El otro Félix tardó más. Durante tres años decidió pensar que no veía a su hermana porque estaba en otro país, «una coraza», dice el padre. Y, de pronto, se cayó. «Un día lo oímos llorar. Nos acercamos y dijo: 'Mamá, es que ya no voy a tener sobrinitos'».
La familia se incorporó a la vida. A la vida después de la muerte.
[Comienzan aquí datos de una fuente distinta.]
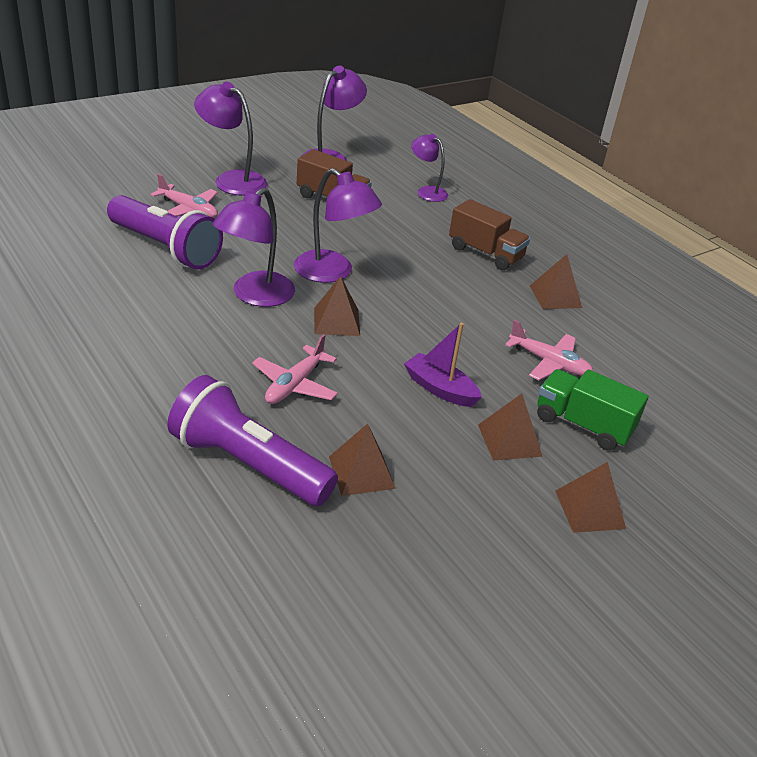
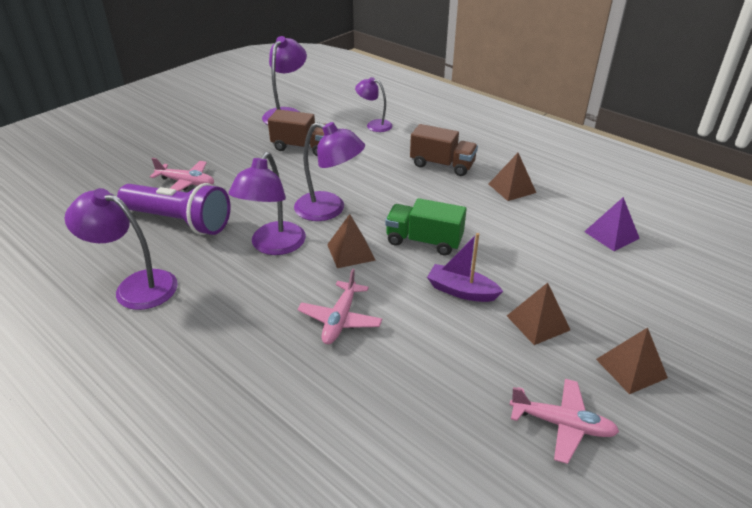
camera: 10 degrees left, 0 degrees up
(232, 180) = (213, 149): purple lamp -> purple lamp (135, 286)
(248, 464) = (331, 409): purple flashlight -> none
(361, 472) = (432, 388): brown pyramid -> none
(549, 363) = (535, 245): pink plane -> pink plane (562, 424)
(583, 425) = (587, 293): green truck -> green truck (424, 241)
(647, 373) = (611, 235): none -> purple pyramid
Lo primero fue el juicio, soportar la estrategia de la defensa, eso de que Rocío fue de Castellón a Valencia a matarle a él, y demostrar que fue Jairo el que la llamó para que le ayudara a hacer una mudanza, que fue él quién compró una bombona de gas y un cuchillo grande de cocina...
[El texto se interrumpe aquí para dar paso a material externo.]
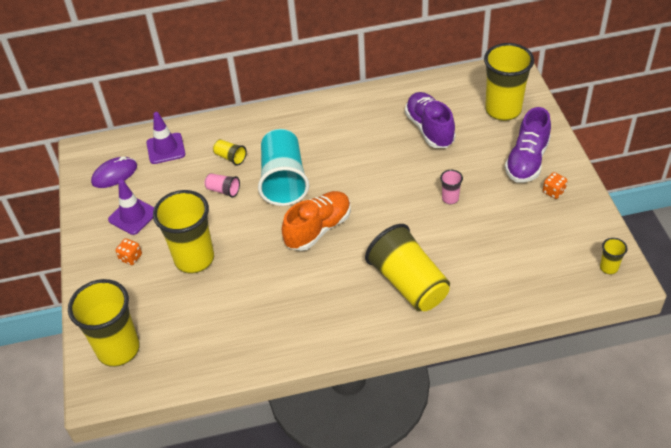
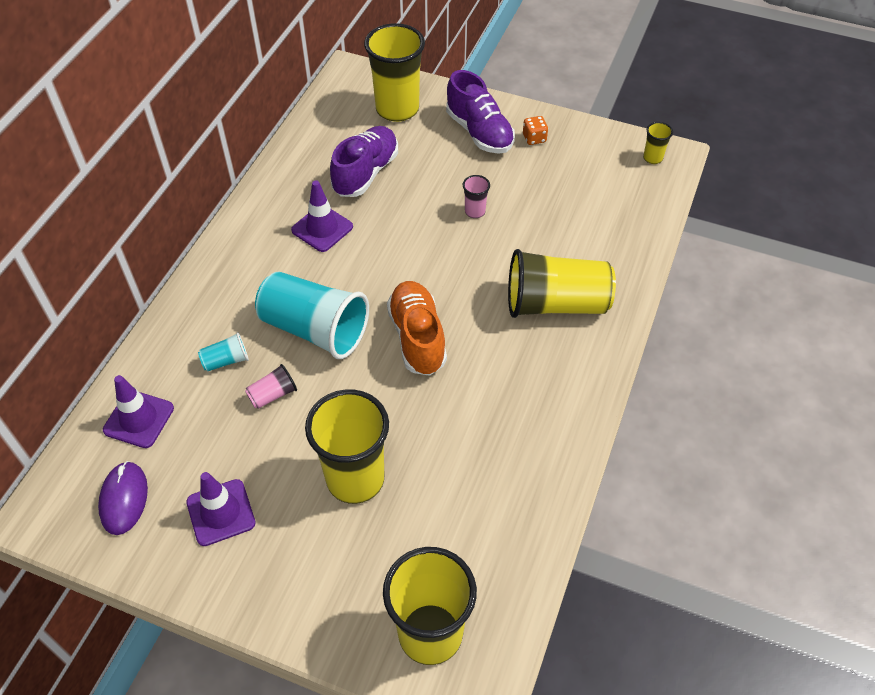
camera: 60 degrees left, 5 degrees up
(131, 257) = (290, 548): orange dice -> none
(230, 157) = (226, 360): yellow cup -> turquoise cup
(363, 137) = (322, 228): none -> purple traffic cone
(429, 129) = (366, 173): purple shoe -> purple shoe turned 105 degrees clockwise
Con su ingeniería industrial y su carrera de profesora a cuestas, Félix y Lucila se bebieron la Ley Integral, hablaron con otros padres huérfanos de hijas, montaron Afavir y tomaron conciencia de género. «Vivimos en una sociedad machista donde las víctimas de la violencia de género son víctimas de segunda y las del terrorismo de primera. Desde 1999, la violencia de género ha matado a 900 mujeres. ¿Y si hubieran sido 900 políticos, 900 periodistas o 900 médicos? Son sólo mujeres». ¿Y entonces? «Entonces hay que cambiar las cosas. Los asesinos deben cumplir íntegramente sus penas. Y hay que crear una asignatura que enseñe valores e identifique las señales: el maltrato no empieza con una paliza, sino comiéndote el coco. Los agresores son todos iguales, son de libro».
Félix habla acariciando un caniche. Lucila se ha metido en la alcoba. Aún hay noches que la traicionan cuando un periodista pregunta por Rocío. Los días son mejores, las visitas al Centro de la Mujer, el trajín de la asociación, el concurso de relatos, las charlas a los adolescentes sobre desigualdad, donde Lucila y Félix cuentan que si él te dice que esa falda es corta no es amor, sino control...
Si hubieran sabido lo que saben ahora. Ellos, que no intuyeron, que hilan hoy cables sueltos de ayer. «Las amigas decían que cuando estaba con él, Rocío cambiaba, se quedaba seria y callada. Ella, que era todo alegría».
Cómo iban a presentir nada si Rocío era un volcán contra el machismo, si un mes antes de su asesinato escribió un tratado para prevenir la violencia de género, si cuando veía la noticia de un crimen, aparcaba los cubiertos en el plato y hablaba: «Decía: 'A mí me hacen eso y lo mato'».
A aquel tipo de hechuras culturistas, callado, esquivo, que hoy va restando días a sus 20 años de condena, debió aflojarle la hombría el adiós que le anunció Rocío. Sólo aguanto nueve días. Al décimo la mató.